Die Klägerin war Eigentümerin eines Grundstücks in Berlin. Verfolgungsbedingt wurde das Grundstück zu Gunsten der Reichshauptstadt Berlin enteignet. Nach dem Zweiten Weltkrieg wurde das Eigentum an dem genannten Grundstück in das „Volkseigentum der DDR″ überführt, sodann mit mehreren Grundstücken zu einem größeren Grundstück vereinigt und im Grundbuch unter einer neuen Flurbezeichnung geführt.
Im Jahre 1970 errichtete die damalige Deutsche Post auf dem neu gebildeten Grundstück ein mehrstöckiges „langgestrecktes Fernmeldebetriebsgebäude″ und veräußerte einige Zeit später das bebaute Grundstück an die Beklagte, die Deutsche Telekom AG. Mit bestandskräftigem Bescheid aus dem Jahre 2007 wurde das enteignete, ursprünglich im Eigentum der Klägerin stehende Grundstück restituiert. Allerdings hatte die Restitution zur Folge, dass sich ein Teil des Fernmeldebetriebsgebäudes auf dem Grundstück der Klägerin befand.
Die Klägerin verlangte für die Zeit ab Erlass des Bescheides im Jahre 2007 von der Beklagten die Zahlung einer Überbaurente gemäß § 912 Abs. 2 BGB. Die Klage hatte vor dem Landgericht nur teilweise Erfolg. Im Berufungsverfahren verfolgte die Klägerin nach teilweiser Klagerücknahme ihr Zahlungsbegehren weiter – jedoch vergeblich, denn das Berufungsgericht wies die Berufung durch Beschluss gemäß § 522 Abs. 2 ZPO zurück. Mit der zugelassenen Revision verfolgte die Klägerin ihr Begehren weiter – und bekam Recht (BGH, Urteil vom 22. November 2013 – Az V ZR 199/12).
Das Revisionsgericht teilte die Auffassung des Berufungsgerichts insoweit, als dass es die entsprechende Anwendung der §§ 912ff. BGB bejahte. Denn der hier zu entscheidende Fall steht der auf einem Eigengrenzüberbau beruhenden Fallgestaltung nahe, also dem Fall, dass ein Eigentümer zweier benachbarter Grundstücke mit dem Bau auf einem dieser Grundstücke die Grenze des anderen überschreitet und die bebauten Grundstücke später in das Eigentum verschiedener Personen gelangen. Insoweit ist anerkannt, dass die zu den §§ 912 ff. BGB entwickelten Grundsätze entsprechende Anwendung finden.
Die Anwendung der §§ 912 ff.

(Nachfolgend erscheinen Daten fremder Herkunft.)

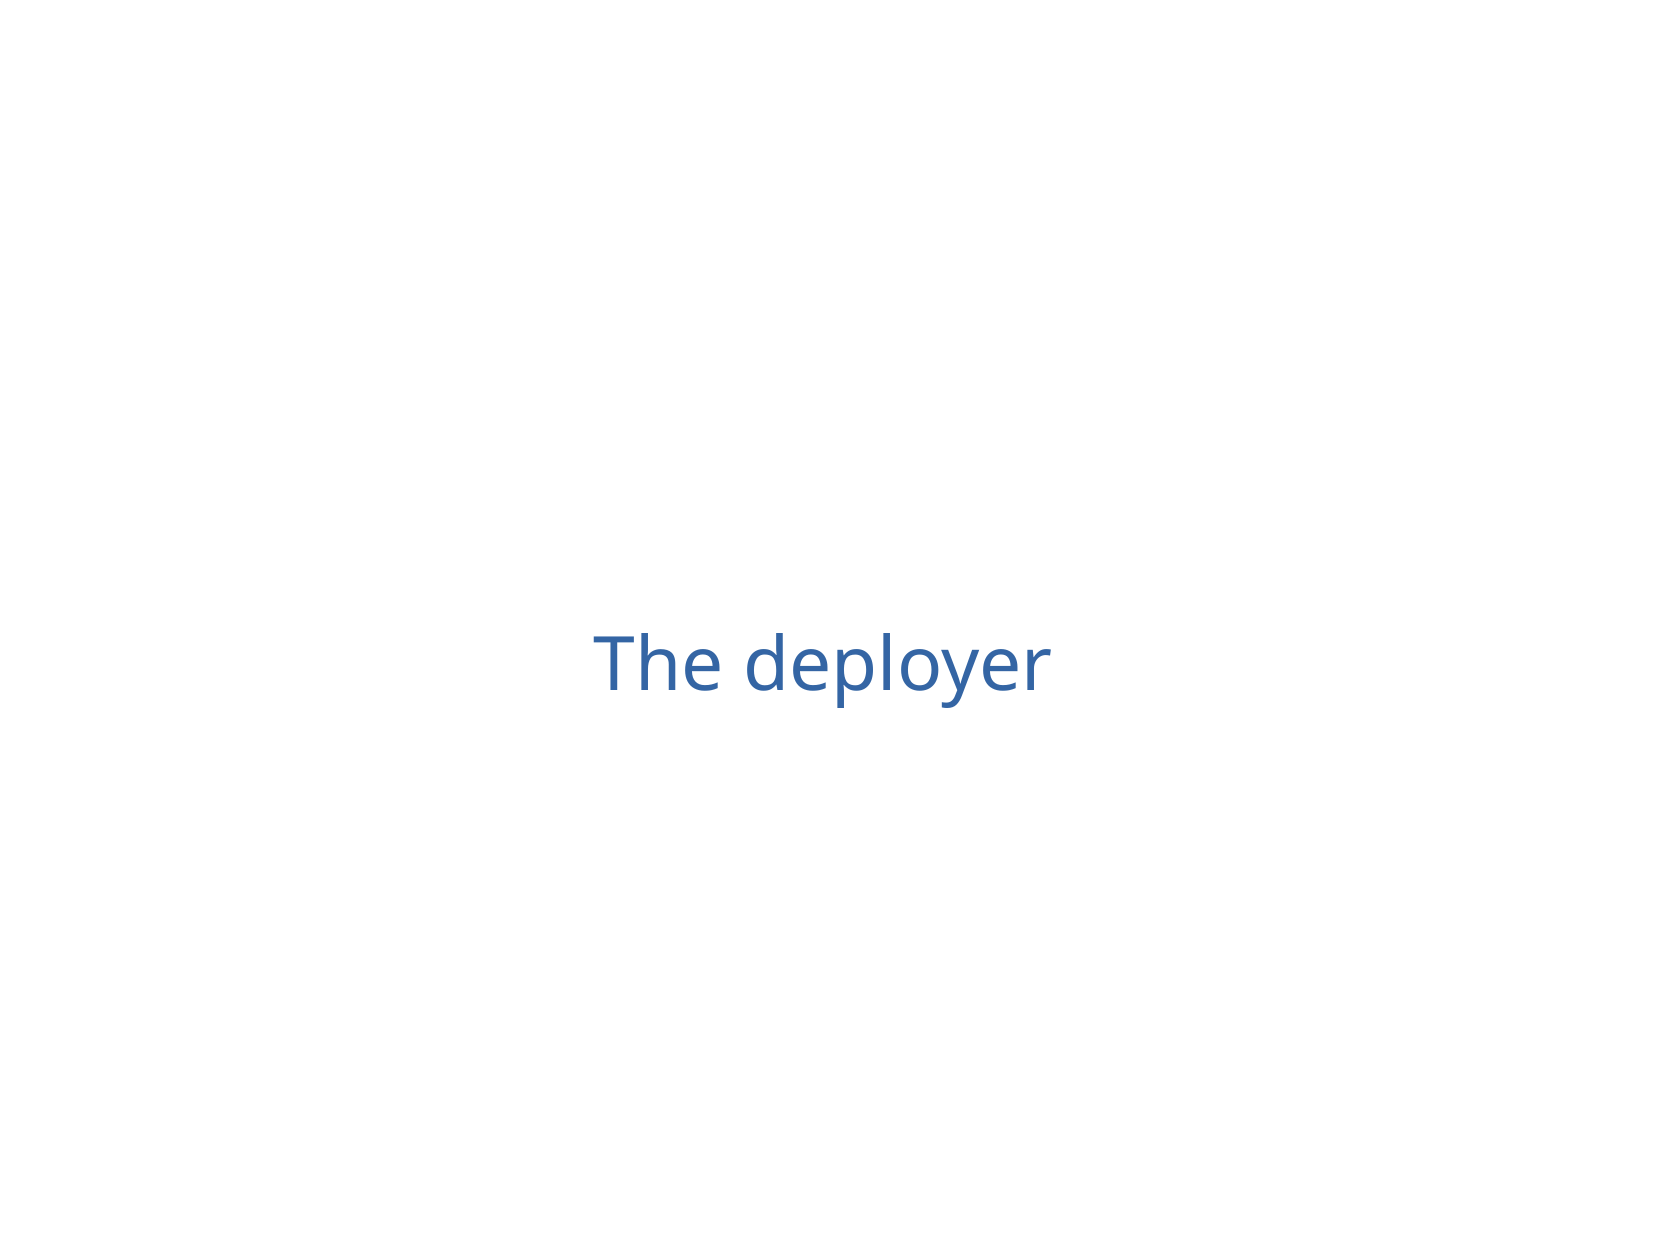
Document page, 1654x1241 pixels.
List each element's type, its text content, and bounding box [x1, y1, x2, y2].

text_box The deployer [578, 602, 1072, 706]
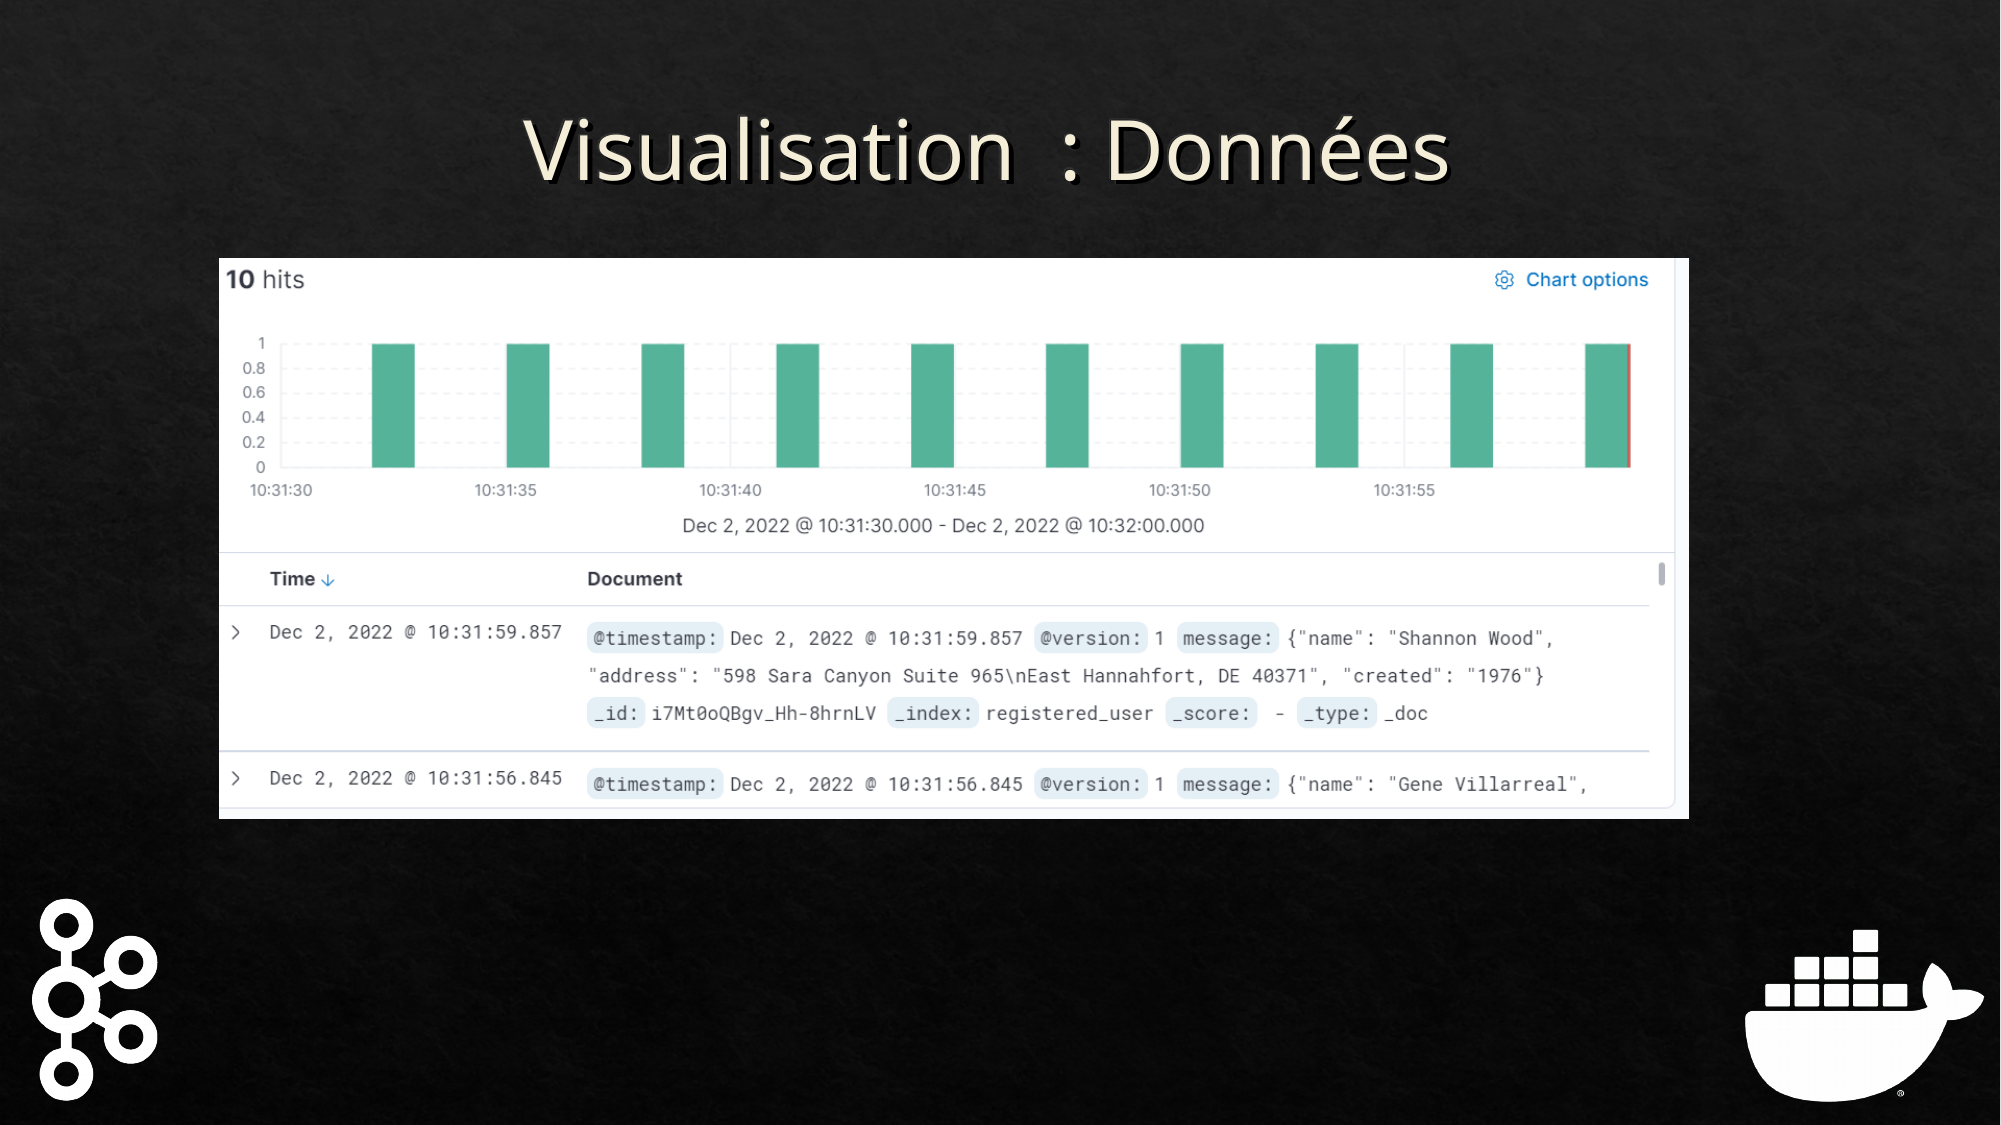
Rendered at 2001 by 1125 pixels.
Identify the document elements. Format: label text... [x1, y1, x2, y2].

picture [0, 874, 220, 1125]
title Visualisation : Données [149, 99, 1849, 307]
picture [1743, 928, 1986, 1103]
picture [219, 258, 1689, 819]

BGB führte jedoch in dem hier zu entscheidenden Fall zu folgendem Ergebnis: Der Sinn und Zweck der sogenannten Überbaubestimmungen besteht darin, wirtschaftliche Werte – soweit möglich – zu erhalten. Hiervon ausgehend, besteht beim Eigengrenzüberbau eine sogenannte Duldungspflicht, wonach das überbauende Gebäude vom Eigentümer des überbauten Grundstücks zu dulden ist. Ferner hat die Duldungspflicht zur Folge, dass der hinübergebaute Gebäudeteil nach den §§ 93, 94 Abs. 1, 95 Abs. 1 Satz 2, § 946 BGB nicht Bestandteil des überbauten Grundstücks, sondern wesentlicher Bestandteil des Gesamtgebäudes und damit des anderen Grundstücks des Bauenden wird.
Nach den tatrichterlichen Feststellungen befand sich der größere Teil des Fernmeldebetriebsgebäudes auf dem Grundstück der Beklagten, mit der Folge, dass das Gebäude insgesamt in das Eigentum der Beklagten übergegangen war. Die Klägerin hatte jedoch die Überbauung ihres Grundstücks gemäß § 912 Abs. 1 BGB zu dulden – im Gegenzug hierfür stand ihr eine Geldentschädigung zu.
Anders als das Berufungsgericht meinte, kommt es für die Berechnung der Überbaurente nicht auf die Grundstückswertverhältnisse im Zeitpunkt der Errichtung des Gebäudes, sondern auf die Wertverhältnisse im Zeitpunkt der Grundstücksteilung an. Im unmittelbaren Anwendungsbereich der Bestimmungen zum Überbau, wenn also der Eigentümer bei der Errichtung des Gebäudes über die Grenze hinweg auf das ihm nicht gehörende Nachbargrundstück baut, fallen der Zeitpunkt der Grenzüberschreitung und der der Errichtung des Baus zusammen.
Dementsprechend sind auch in einem solchen Fall für die Bemessung der Rentenhöhe die Wertverhältnisse im Zeitpunkt der Errichtung des Baus zugrunde zu legen (§ 912 Abs. 2 Satz 2 BGB). Dies entspricht § 915 BGB, der für die Bemessung des Wertersatzes der überbauten Grundstücksfläche bei einem verlangten Ankauf ebenfalls auf den Zeitpunkt der Grenzüberschreitung abstellt.
Diese Grundsätze sind jedoch nach Auffassung des Revisionsgerichts auf Fälle der nachträglichen Teilung eines bereits bebauten, einheitlichen Grundstücks nicht anwendbar, denn in diesen Fallkonstellationen wird die dem Überbau oder Eigengrenzüberbau entsprechende tatsächliche Situation erst durch die Aufteilung des Grundstücks geschaffen und damit die entsprechende Anwendung der §§ 912ff. BGB gerechtfertigt. Auch die gesetzgeberische Intention geht dahin, dass für die Höhe der Rente die Zeit der Grenzüberschreitung maßgebend ist, sodass für die Bemessung der Rente auf den Zeitpunkt der Teilung des Grundstücks abgestellt werden muss. Dies entspricht im Übrigen auch dem Zweck der Überbaurente: Es soll ein Ausgleich für den durch die Grenzüberschreitung hervorgerufenen Verlust der Bodennutzung geschaffen werden.